■ Description of the task ■
In the data below, one line contains "middle pip: (378, 537)" and a later one contains "middle dip: (145, 95)". Print both, with every line between them, exactly and alone.

■ Task inputs ■
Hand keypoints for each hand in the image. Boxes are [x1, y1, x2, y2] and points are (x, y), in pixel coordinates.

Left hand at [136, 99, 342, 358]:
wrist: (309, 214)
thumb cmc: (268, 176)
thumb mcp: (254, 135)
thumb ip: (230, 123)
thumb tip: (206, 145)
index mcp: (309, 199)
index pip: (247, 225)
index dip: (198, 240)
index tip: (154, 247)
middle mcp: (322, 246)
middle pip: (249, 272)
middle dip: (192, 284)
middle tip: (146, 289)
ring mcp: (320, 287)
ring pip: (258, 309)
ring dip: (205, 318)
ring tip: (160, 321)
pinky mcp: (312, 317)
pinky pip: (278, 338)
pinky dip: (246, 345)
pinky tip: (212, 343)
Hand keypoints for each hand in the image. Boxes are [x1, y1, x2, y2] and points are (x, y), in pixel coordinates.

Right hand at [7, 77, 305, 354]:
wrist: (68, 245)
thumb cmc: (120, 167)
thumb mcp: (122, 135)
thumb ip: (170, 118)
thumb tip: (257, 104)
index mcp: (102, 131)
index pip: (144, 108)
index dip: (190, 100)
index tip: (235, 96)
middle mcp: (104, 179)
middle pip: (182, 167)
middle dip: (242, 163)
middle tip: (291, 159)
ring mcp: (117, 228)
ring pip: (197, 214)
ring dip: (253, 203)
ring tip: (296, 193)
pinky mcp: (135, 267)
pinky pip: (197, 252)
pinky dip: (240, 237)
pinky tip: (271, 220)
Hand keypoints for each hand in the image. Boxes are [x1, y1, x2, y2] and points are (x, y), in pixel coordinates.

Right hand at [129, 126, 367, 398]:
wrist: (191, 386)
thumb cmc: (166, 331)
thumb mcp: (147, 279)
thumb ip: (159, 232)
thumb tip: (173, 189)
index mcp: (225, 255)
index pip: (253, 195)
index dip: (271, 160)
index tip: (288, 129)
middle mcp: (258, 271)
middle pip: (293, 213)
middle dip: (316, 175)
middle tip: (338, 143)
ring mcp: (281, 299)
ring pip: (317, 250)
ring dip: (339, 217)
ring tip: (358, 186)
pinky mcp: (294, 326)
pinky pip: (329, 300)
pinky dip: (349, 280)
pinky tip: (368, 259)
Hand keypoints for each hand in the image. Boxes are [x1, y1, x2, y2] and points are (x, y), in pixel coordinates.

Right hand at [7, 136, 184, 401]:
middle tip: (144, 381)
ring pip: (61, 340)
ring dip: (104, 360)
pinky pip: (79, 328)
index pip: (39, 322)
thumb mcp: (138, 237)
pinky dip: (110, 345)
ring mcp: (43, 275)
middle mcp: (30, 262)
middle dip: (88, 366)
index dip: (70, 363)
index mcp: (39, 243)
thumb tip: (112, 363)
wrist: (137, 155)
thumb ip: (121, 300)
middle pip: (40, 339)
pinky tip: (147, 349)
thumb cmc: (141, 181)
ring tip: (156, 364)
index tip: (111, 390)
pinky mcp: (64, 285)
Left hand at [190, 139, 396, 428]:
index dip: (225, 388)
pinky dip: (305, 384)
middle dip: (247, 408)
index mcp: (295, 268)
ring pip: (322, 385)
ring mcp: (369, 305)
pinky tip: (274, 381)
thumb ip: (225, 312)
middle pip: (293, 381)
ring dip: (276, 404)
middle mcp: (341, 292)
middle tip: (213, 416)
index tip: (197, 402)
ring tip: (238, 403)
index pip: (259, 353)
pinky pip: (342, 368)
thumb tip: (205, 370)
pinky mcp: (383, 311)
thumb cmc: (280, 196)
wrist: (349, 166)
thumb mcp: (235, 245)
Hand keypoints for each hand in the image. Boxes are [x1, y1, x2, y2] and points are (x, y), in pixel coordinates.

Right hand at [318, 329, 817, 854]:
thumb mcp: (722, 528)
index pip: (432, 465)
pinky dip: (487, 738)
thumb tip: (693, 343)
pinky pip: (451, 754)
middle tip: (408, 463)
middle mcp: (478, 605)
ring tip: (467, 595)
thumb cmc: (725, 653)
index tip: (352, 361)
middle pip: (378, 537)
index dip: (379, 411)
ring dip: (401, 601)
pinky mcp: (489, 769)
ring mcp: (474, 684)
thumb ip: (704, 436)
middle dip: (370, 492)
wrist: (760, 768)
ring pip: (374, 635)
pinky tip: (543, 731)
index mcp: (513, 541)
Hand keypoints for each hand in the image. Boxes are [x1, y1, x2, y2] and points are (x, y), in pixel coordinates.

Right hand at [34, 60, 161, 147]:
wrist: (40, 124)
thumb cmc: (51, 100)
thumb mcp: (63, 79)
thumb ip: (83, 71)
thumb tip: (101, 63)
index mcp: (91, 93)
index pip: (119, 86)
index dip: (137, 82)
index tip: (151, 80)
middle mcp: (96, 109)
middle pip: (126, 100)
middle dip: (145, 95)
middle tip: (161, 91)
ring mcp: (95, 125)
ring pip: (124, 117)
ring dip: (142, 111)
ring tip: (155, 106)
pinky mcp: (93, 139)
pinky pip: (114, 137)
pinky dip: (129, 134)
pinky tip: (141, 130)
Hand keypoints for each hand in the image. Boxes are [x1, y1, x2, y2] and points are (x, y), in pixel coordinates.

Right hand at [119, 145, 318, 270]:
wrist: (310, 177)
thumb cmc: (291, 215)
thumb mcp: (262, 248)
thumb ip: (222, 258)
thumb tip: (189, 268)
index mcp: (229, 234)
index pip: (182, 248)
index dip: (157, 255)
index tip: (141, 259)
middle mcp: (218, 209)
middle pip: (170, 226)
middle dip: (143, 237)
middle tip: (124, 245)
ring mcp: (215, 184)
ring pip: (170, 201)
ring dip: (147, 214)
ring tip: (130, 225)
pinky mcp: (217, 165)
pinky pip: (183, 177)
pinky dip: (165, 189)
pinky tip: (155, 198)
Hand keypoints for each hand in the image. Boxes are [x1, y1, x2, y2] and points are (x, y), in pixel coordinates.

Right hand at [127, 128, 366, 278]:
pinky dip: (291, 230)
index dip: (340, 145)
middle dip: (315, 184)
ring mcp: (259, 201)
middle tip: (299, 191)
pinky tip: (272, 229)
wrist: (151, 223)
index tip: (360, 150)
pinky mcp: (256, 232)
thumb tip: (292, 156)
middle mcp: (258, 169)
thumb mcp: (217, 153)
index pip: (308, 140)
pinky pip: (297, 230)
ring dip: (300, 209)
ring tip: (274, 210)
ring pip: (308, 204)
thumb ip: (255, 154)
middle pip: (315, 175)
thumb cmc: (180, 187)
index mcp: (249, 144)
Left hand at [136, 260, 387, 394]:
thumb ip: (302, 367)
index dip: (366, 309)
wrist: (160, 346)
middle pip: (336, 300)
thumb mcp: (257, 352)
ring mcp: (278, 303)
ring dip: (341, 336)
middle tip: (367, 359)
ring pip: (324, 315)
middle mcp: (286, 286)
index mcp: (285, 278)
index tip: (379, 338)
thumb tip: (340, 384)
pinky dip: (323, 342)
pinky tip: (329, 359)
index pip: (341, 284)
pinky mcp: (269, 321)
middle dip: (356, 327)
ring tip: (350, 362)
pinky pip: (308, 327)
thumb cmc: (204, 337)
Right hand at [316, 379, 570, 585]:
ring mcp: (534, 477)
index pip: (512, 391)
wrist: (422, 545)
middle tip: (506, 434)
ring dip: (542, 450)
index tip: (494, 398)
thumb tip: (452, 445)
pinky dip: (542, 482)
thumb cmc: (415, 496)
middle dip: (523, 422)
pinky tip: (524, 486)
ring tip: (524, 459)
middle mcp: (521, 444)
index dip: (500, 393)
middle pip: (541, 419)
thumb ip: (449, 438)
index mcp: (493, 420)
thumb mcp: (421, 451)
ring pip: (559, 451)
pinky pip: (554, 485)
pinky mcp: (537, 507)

■ Answer to the problem ■
middle pip: (378, 537)
index dip: (379, 411)
ring dip: (401, 601)
pinky mcp: (489, 769)
ring mcp: (474, 684)
thumb ip: (704, 436)
middle dip: (370, 492)
wrist: (760, 768)
ring pip: (374, 635)
pinky tip: (543, 731)
index mcp: (513, 541)
Hand keypoints for each hand in the image. Boxes are [x1, y1, x2, y2] and points are (x, y), in pixel coordinates.

Right hand at [34, 60, 161, 147]:
wrist: (40, 124)
thumb cmc: (51, 100)
thumb mcp: (63, 79)
thumb ip: (83, 71)
thumb tip: (101, 63)
index mcp: (91, 93)
index pip: (119, 86)
index dip: (137, 82)
index tip: (151, 80)
middle mcp: (96, 109)
middle pip: (126, 100)
middle dip: (145, 95)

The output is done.